Desde a década de 90 a Airbus faz estudos para ver se consegue operar o A320 com capacidade máxima de passageiros no Aeroporto Santos Dumont (SDU), no Rio de Janeiro, a primeira companhia interessada nessa possibilidade foi a VASP. Dos jatos grandes até então apenas os 737-300/500 faziam voos para SDU, mas o A320 oferecia uma capacidade ainda maior.

Nessa história toda quem saiu na frente foi a Boeing, que lançou em 2006 o pacote SFP (Short Field Performance) para operar o 737-800 em pistas de curta distância. Recentemente a Boeing fez uma atualização lançando o SFP 2.0, a GOL gostou das duas ideias, e desde então passou a utilizar o 737 NG na ponte aérea, mesmo com uma leve limitação padrão de performance, que penaliza algumas unidades de assentos.



A LATAM e Avianca comumente fazem a ponte aérea, a rota mais rentável do país, com o A319, e no caso da Avianca até o A318 já entrou na equação.

Mas agora o Airbus A320neo, especificamente o equipado com o pacote SHARP (que é análogo ao SFP), pode operar com baixa restrição na ponte aérea, decolando do Santos Dumont com 174 passageiros, no caso da Azul, e 165, no caso da Avianca.

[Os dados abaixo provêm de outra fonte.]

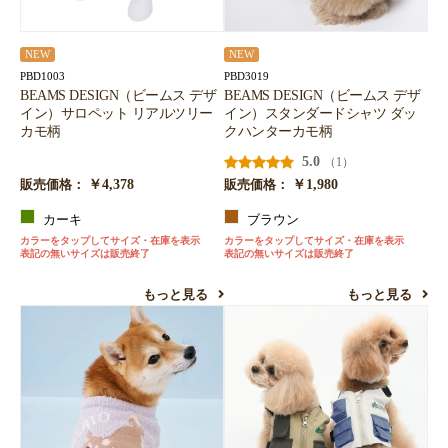
NEW
NEW
PBD1003
PBD3019
BEAMS DESIGN（ビームス デザ
BEAMS DESIGN（ビームス デザ
イン）サロペット リアルツリー
イン）スタンダードシャツ ダッ
カモ柄
クハンターカモ柄
5.0
（1）
￥4,378
￥1,980
販売価格：
販売価格：
カーキ
ブラウン
カラーをタップしてサイズ・在庫を表示
カラーをタップしてサイズ・在庫を表示
表記の無いサイズは販売終了
表記の無いサイズは販売終了
もっと見る
もっと見る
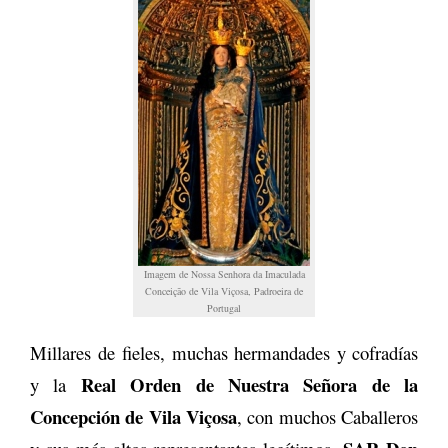
Imagem de Nossa Senhora da Imaculada
Conceição de Vila Viçosa, Padroeira de
Portugal
Millares de fieles, muchas hermandades y cofradías
Real Orden de Nuestra Señora de la
y la
Concepción de Vila Viçosa
, con muchos Caballeros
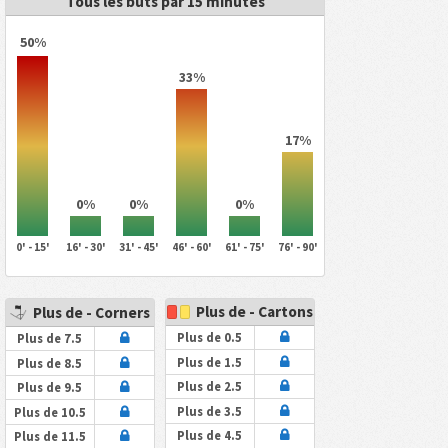
Tous les buts par 15 minutes
50%
33%
17%
0%
0%
0%
0' - 15'
16' - 30'
31' - 45'
46' - 60'
61' - 75'
76' - 90'
Plus de - Cartons
Plus de - Corners
Plus de 0.5
Plus de 7.5
Plus de 1.5
Plus de 8.5
Plus de 2.5
Plus de 9.5
Plus de 3.5
Plus de 10.5
Plus de 4.5
Plus de 11.5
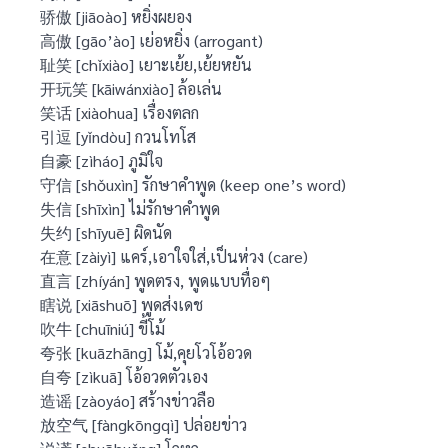
骄傲 [jiāoào] หยิ่งผยอง
高傲 [gāo’ào] เย่อหยิ่ง (arrogant)
耻笑 [chǐxiào] เยาะเย้ย,เย้ยหยัน
开玩笑 [kāiwánxiào] ล้อเล่น
笑话 [xiàohua] เรื่องตลก
引逗 [yǐndòu] กวนโทโส
自豪 [zìháo] ภูมิใจ
守信 [shǒuxìn] รักษาคำพูด (keep one’s word)
失信 [shīxìn] ไม่รักษาคำพูด
失约 [shīyuē] ผิดนัด
在意 [zàiyì] แคร์,เอาใจใส่,เป็นห่วง (care)
直言 [zhíyán] พูดตรง, พูดแบบทื่อๆ
瞎说 [xiāshuō] พูดส่งเดช
吹牛 [chuīniú] ขี้โม้
夸张 [kuāzhāng] โม้,คุยโวโอ้อวด
自夸 [zìkuā] โอ้อวดตัวเอง
造谣 [zàoyáo] สร้างข่าวลือ
放空气 [fàngkōngqì] ปล่อยข่าว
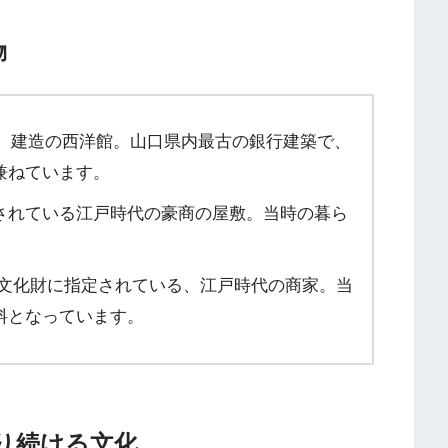
物
7年）建造の西洋館。山口県内最古の銀行建築で、
兼ねています。
されている江戸時代の豪商の屋敷。当時の暮ら
文化財に指定されている、江戸時代の商家。当
料となっています。
守り続ける文化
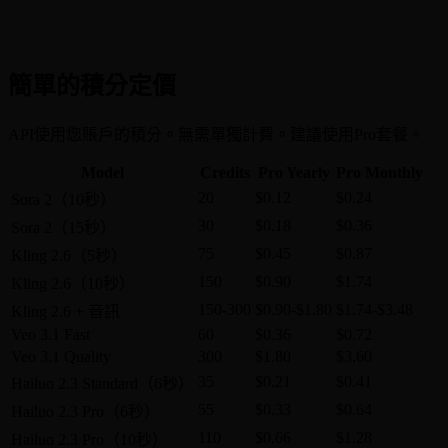
簡單的積分定價
API使用您賬戶的積分。無需單獨計費。建議使用Pro套餐。
Model
Credits
Pro Yearly
Pro Monthly
20
$0.12
$0.24
Sora 2（10秒）
30
$0.18
$0.36
Sora 2（15秒）
75
$0.45
$0.87
Kling 2.6（5秒）
150
$0.90
$1.74
Kling 2.6（10秒）
150-300
$0.90-$1.80
$1.74-$3.48
Kling 2.6 + 音訊
Veo 3.1 Fast
60
$0.36
$0.72
Veo 3.1 Quality
300
$1.80
$3.60
35
$0.21
$0.41
Hailuo 2.3 Standard（6秒）
55
$0.33
$0.64
Hailuo 2.3 Pro（6秒）
110
$0.66
$1.28
Hailuo 2.3 Pro（10秒）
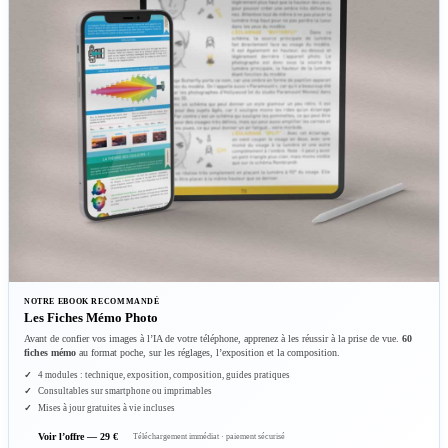
NOTRE EBOOK RECOMMANDÉ
Les Fiches Mémo Photo
Avant de confier vos images à l’IA de votre téléphone, apprenez à les réussir à la prise de vue.
60
fiches mémo
au format poche, sur les réglages, l’exposition et la composition.
4 modules : technique, exposition, composition, guides pratiques
Consultables sur smartphone ou imprimables
Mises à jour gratuites à vie incluses
Voir l’offre — 29 €
Téléchargement immédiat · paiement sécurisé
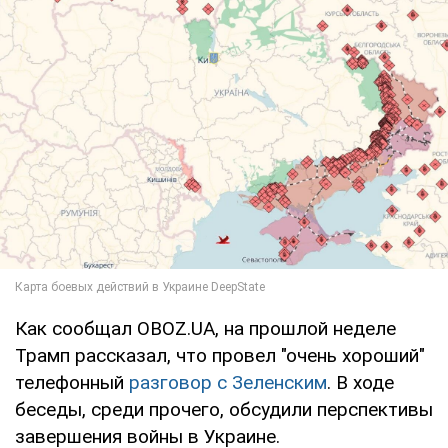
Как сообщал OBOZ.UA, на прошлой неделе
Трамп рассказал, что провел "очень хороший"
телефонный
разговор с Зеленским
. В ходе
беседы, среди прочего, обсудили перспективы
завершения войны в Украине.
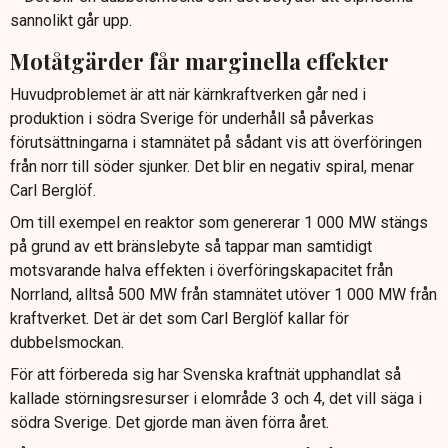
sannolikt går upp.
Motåtgärder får marginella effekter
Huvudproblemet är att när kärnkraftverken går ned i
produktion i södra Sverige för underhåll så påverkas
förutsättningarna i stamnätet på sådant vis att överföringen
från norr till söder sjunker. Det blir en negativ spiral, menar
Carl Berglöf.
Om till exempel en reaktor som genererar 1 000 MW stängs
på grund av ett bränslebyte så tappar man samtidigt
motsvarande halva effekten i överföringskapacitet från
Norrland, alltså 500 MW från stamnätet utöver 1 000 MW från
kraftverket. Det är det som Carl Berglöf kallar för
dubbelsmockan.
För att förbereda sig har Svenska kraftnät upphandlat så
kallade störningsresurser i elområde 3 och 4, det vill säga i
södra Sverige. Det gjorde man även förra året.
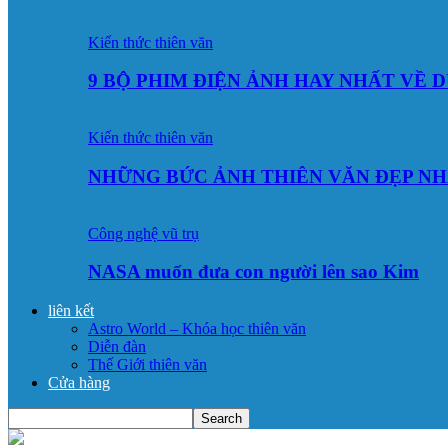
Kiến thức thiên văn
9 BỘ PHIM ĐIỆN ẢNH HAY NHẤT VỀ 
Kiến thức thiên văn
NHỮNG BỨC ẢNH THIÊN VĂN ĐẸP NH
Công nghệ vũ trụ
NASA muốn đưa con người lên sao Kim
liên kết
Astro World – Khóa học thiên văn
Diễn đàn
Thế Giới thiên văn
Cửa hàng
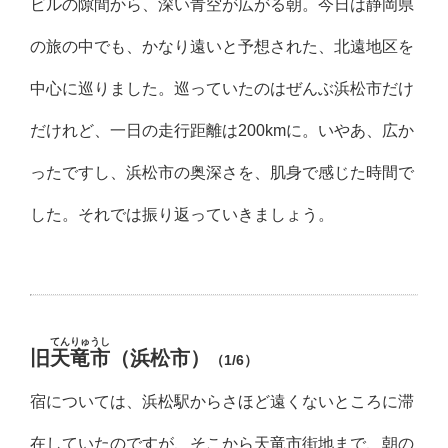
ビルの隙間から、深い青空が広がる朝。今日は静岡県
の旅の中でも、かなり遠いと予想された、北遠地区を
中心に巡りました。巡っていたのはぜんぶ浜松市だけ
だけれど、一日の走行距離は200kmに。いやあ、広か
ったですし、浜松市の奥深さを、肌身で感じた時間で
した。それでは振り返っていきましょう。
てんりゅうし
旧
天竜市
（浜松市）
（1/6）
宿については、浜松駅からさほど遠くないところに滞
在していたのですが、そこから天竜市街地まで、朝の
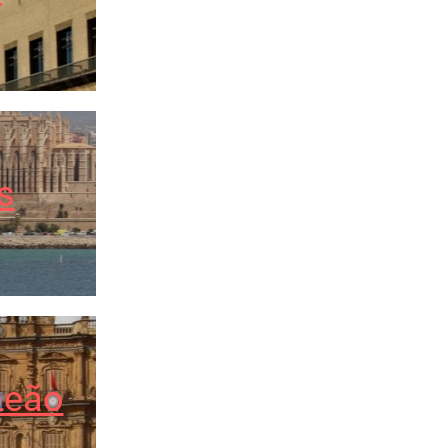
s
Leão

No Brasil apenas a Avianca e a Azul demonstraram interesse em operar com o pacote SHARP,  ambas as companhias usam o motor CFM Leap-1A e juntas têm mais de 120 encomendas para o A320neo.

O pacote SHARP oferece modificações no controle de software de voo, que foi alterado para entender as atualizações físicas, que abrangem os freios e as superfícies aerodinâmicas móveis. A Airbus também modificou um painel na raiz da asa feito de material composto com Kevlar, para um de Fairing Fillet Fairing, resultando em menor arrasto e melhor desempenho de pouso. Para aumentar o desempenho durante a decolagem a Airbus instalou geradores de vórtices na cauda da aeronave, que energizam a camada limite e diminuem a turbulência do ar, que resulta em arrasto.

Foto – Via Avianca

Agora será possível fazer um voo rentável com o Airbus A320neo a partir do Santos Dumont, que com sua pequena pista de 1300 metros, apresentava anteriormente uma limitação de segurança, que também resultava em uma limitação na quantidade de assentos ocupados durante um voo, e não compensa mesmo ser limitado a levar no máximo 100 passageiros, se o seu avião consegue decolar com 174.